Saved entries:
# # #

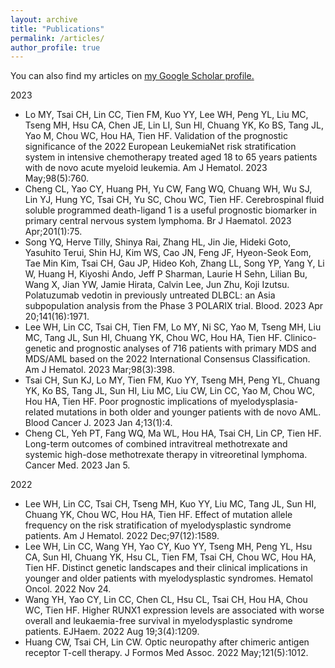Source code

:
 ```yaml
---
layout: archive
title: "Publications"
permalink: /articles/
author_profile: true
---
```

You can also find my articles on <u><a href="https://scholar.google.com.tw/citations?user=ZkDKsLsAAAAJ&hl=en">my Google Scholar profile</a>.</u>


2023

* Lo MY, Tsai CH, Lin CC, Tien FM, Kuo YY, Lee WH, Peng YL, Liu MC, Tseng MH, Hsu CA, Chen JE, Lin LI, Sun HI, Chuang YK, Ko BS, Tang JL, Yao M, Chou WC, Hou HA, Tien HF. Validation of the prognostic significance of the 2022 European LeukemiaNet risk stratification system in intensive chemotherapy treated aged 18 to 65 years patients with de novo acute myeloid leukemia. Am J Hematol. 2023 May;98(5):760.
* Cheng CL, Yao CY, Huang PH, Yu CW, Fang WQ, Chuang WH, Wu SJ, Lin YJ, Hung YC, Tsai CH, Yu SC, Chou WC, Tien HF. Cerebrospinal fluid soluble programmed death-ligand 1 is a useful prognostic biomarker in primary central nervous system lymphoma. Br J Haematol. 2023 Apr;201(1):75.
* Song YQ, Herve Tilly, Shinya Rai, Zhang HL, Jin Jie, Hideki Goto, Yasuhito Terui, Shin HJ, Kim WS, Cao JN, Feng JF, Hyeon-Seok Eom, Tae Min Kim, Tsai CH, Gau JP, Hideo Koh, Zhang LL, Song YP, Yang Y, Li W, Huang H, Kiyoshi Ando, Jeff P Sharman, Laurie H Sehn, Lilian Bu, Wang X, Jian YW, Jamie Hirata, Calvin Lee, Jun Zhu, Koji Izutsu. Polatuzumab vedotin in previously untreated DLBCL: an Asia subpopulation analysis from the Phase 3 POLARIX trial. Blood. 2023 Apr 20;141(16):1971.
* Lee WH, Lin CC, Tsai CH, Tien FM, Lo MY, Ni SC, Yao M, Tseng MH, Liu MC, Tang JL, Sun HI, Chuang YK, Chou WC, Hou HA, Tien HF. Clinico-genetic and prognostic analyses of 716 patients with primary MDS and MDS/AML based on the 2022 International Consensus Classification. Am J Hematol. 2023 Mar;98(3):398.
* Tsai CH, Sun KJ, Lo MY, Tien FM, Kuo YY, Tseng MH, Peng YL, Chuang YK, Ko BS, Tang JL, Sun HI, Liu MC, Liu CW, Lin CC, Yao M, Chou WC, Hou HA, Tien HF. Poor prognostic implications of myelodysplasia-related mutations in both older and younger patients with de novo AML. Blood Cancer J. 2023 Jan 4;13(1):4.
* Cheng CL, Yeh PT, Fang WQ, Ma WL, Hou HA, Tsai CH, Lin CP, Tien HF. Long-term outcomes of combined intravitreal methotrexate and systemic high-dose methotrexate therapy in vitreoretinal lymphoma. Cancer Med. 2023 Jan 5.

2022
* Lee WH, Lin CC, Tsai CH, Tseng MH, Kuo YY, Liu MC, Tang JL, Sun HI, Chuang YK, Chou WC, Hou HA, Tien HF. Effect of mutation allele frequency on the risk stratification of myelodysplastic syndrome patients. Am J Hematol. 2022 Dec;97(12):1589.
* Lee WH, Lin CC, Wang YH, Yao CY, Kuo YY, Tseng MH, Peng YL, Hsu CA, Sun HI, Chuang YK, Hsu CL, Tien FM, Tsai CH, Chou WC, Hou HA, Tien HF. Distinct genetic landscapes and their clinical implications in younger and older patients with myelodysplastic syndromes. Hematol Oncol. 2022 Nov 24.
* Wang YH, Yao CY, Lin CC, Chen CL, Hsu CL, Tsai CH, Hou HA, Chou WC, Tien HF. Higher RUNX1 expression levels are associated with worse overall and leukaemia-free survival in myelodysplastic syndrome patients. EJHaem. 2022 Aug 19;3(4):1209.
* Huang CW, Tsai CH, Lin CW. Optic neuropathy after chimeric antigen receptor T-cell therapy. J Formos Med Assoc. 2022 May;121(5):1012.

# # #

§ WORK REQUIRED: Restate the data above exactly, stripping out each image.

§ RESULT:
Source code

:
 ```yaml
---
layout: archive
title: "Publications"
permalink: /articles/
author_profile: true
---
```

You can also find my articles on <u><a href="https://scholar.google.com.tw/citations?user=ZkDKsLsAAAAJ&hl=en">my Google Scholar profile</a>.</u>


2023

* Lo MY, Tsai CH, Lin CC, Tien FM, Kuo YY, Lee WH, Peng YL, Liu MC, Tseng MH, Hsu CA, Chen JE, Lin LI, Sun HI, Chuang YK, Ko BS, Tang JL, Yao M, Chou WC, Hou HA, Tien HF. Validation of the prognostic significance of the 2022 European LeukemiaNet risk stratification system in intensive chemotherapy treated aged 18 to 65 years patients with de novo acute myeloid leukemia. Am J Hematol. 2023 May;98(5):760.
* Cheng CL, Yao CY, Huang PH, Yu CW, Fang WQ, Chuang WH, Wu SJ, Lin YJ, Hung YC, Tsai CH, Yu SC, Chou WC, Tien HF. Cerebrospinal fluid soluble programmed death-ligand 1 is a useful prognostic biomarker in primary central nervous system lymphoma. Br J Haematol. 2023 Apr;201(1):75.
* Song YQ, Herve Tilly, Shinya Rai, Zhang HL, Jin Jie, Hideki Goto, Yasuhito Terui, Shin HJ, Kim WS, Cao JN, Feng JF, Hyeon-Seok Eom, Tae Min Kim, Tsai CH, Gau JP, Hideo Koh, Zhang LL, Song YP, Yang Y, Li W, Huang H, Kiyoshi Ando, Jeff P Sharman, Laurie H Sehn, Lilian Bu, Wang X, Jian YW, Jamie Hirata, Calvin Lee, Jun Zhu, Koji Izutsu. Polatuzumab vedotin in previously untreated DLBCL: an Asia subpopulation analysis from the Phase 3 POLARIX trial. Blood. 2023 Apr 20;141(16):1971.
* Lee WH, Lin CC, Tsai CH, Tien FM, Lo MY, Ni SC, Yao M, Tseng MH, Liu MC, Tang JL, Sun HI, Chuang YK, Chou WC, Hou HA, Tien HF. Clinico-genetic and prognostic analyses of 716 patients with primary MDS and MDS/AML based on the 2022 International Consensus Classification. Am J Hematol. 2023 Mar;98(3):398.
* Tsai CH, Sun KJ, Lo MY, Tien FM, Kuo YY, Tseng MH, Peng YL, Chuang YK, Ko BS, Tang JL, Sun HI, Liu MC, Liu CW, Lin CC, Yao M, Chou WC, Hou HA, Tien HF. Poor prognostic implications of myelodysplasia-related mutations in both older and younger patients with de novo AML. Blood Cancer J. 2023 Jan 4;13(1):4.
* Cheng CL, Yeh PT, Fang WQ, Ma WL, Hou HA, Tsai CH, Lin CP, Tien HF. Long-term outcomes of combined intravitreal methotrexate and systemic high-dose methotrexate therapy in vitreoretinal lymphoma. Cancer Med. 2023 Jan 5.

2022
* Lee WH, Lin CC, Tsai CH, Tseng MH, Kuo YY, Liu MC, Tang JL, Sun HI, Chuang YK, Chou WC, Hou HA, Tien HF. Effect of mutation allele frequency on the risk stratification of myelodysplastic syndrome patients. Am J Hematol. 2022 Dec;97(12):1589.
* Lee WH, Lin CC, Wang YH, Yao CY, Kuo YY, Tseng MH, Peng YL, Hsu CA, Sun HI, Chuang YK, Hsu CL, Tien FM, Tsai CH, Chou WC, Hou HA, Tien HF. Distinct genetic landscapes and their clinical implications in younger and older patients with myelodysplastic syndromes. Hematol Oncol. 2022 Nov 24.
* Wang YH, Yao CY, Lin CC, Chen CL, Hsu CL, Tsai CH, Hou HA, Chou WC, Tien HF. Higher RUNX1 expression levels are associated with worse overall and leukaemia-free survival in myelodysplastic syndrome patients. EJHaem. 2022 Aug 19;3(4):1209.
* Huang CW, Tsai CH, Lin CW. Optic neuropathy after chimeric antigen receptor T-cell therapy. J Formos Med Assoc. 2022 May;121(5):1012.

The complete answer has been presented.